**What the task asks**
Copy out the entries from the line with "What is the value of the 2nd" up to and including the line with "Rank the categories", leaving out the pictures.

**Task input**
● ● ● ● ●
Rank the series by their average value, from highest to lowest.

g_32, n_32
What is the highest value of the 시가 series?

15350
● ● ● ● ●
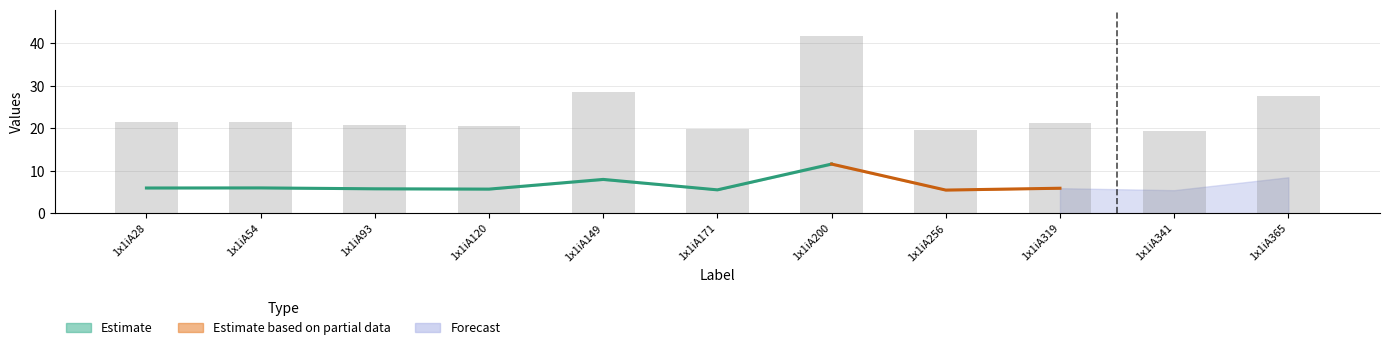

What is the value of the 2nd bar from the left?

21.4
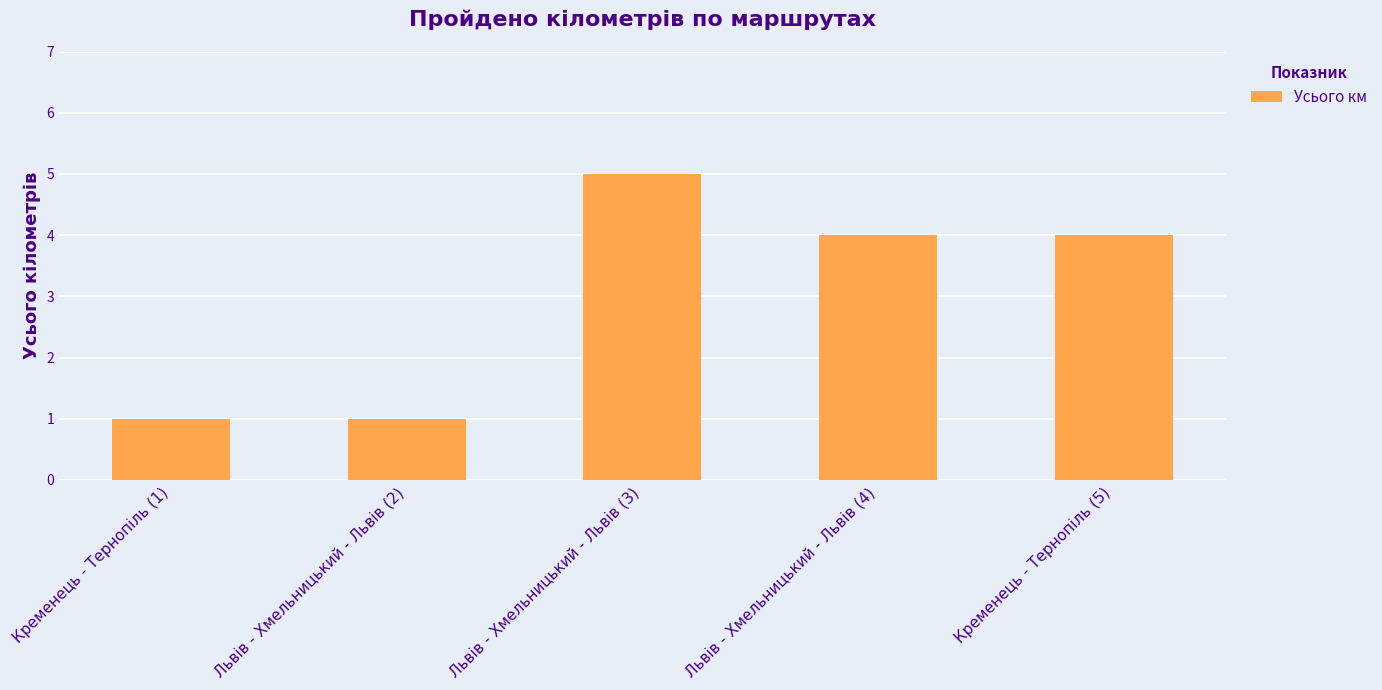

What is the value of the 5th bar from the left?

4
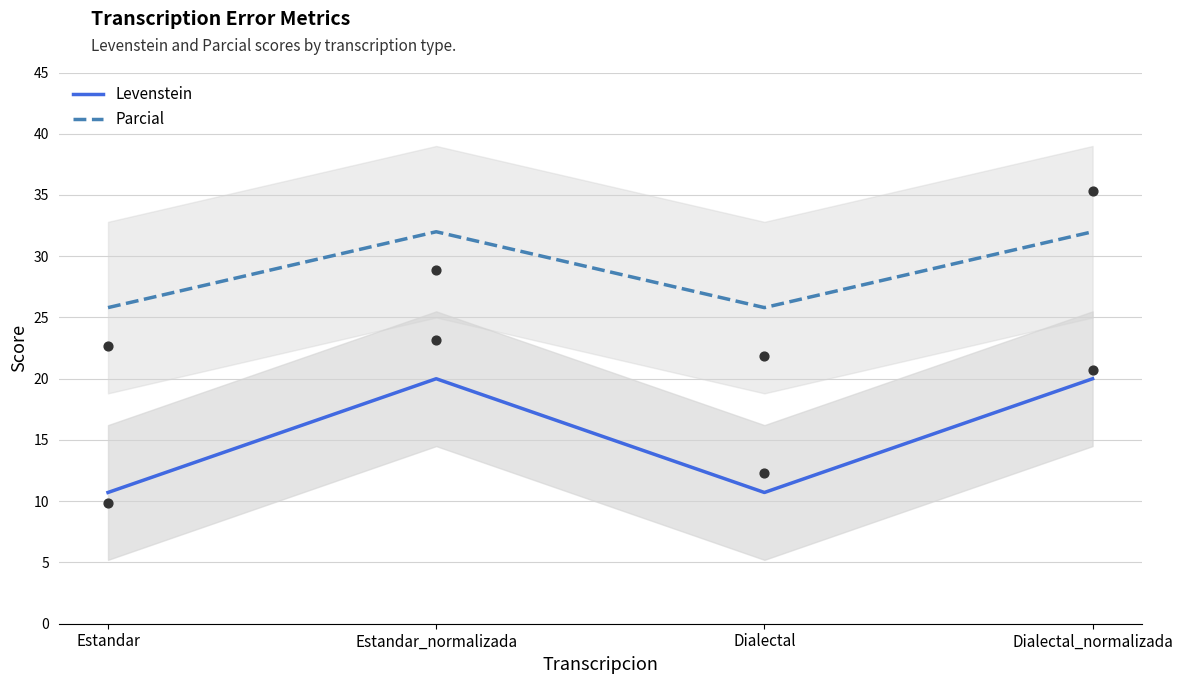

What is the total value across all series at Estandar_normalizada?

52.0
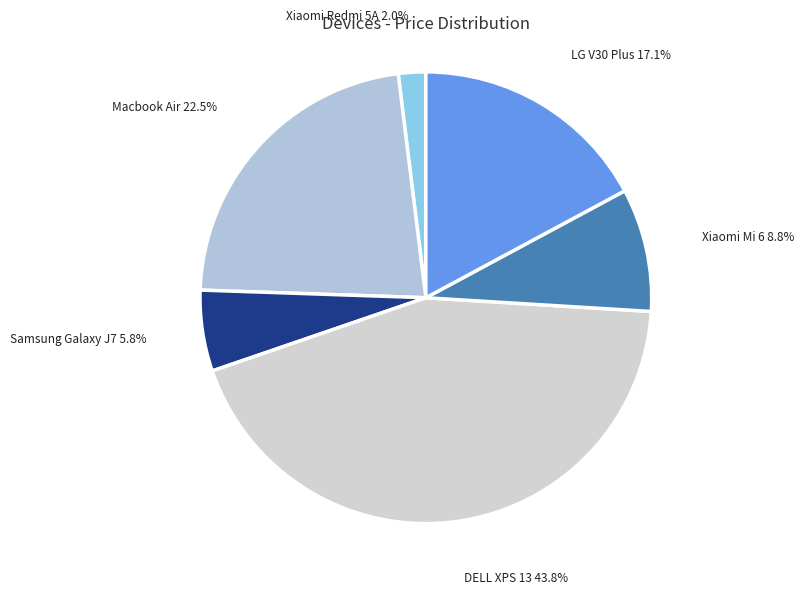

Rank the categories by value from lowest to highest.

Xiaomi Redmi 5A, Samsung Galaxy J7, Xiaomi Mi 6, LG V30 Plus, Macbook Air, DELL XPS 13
● ● ● ● ●
**Exercise response**
What is the value of the 2nd bar from the left?

21.4

What is the value of the 5th bar from the left?

4

What is the total value across all series at Estandar_normalizada?

52.0

Rank the categories by value from lowest to highest.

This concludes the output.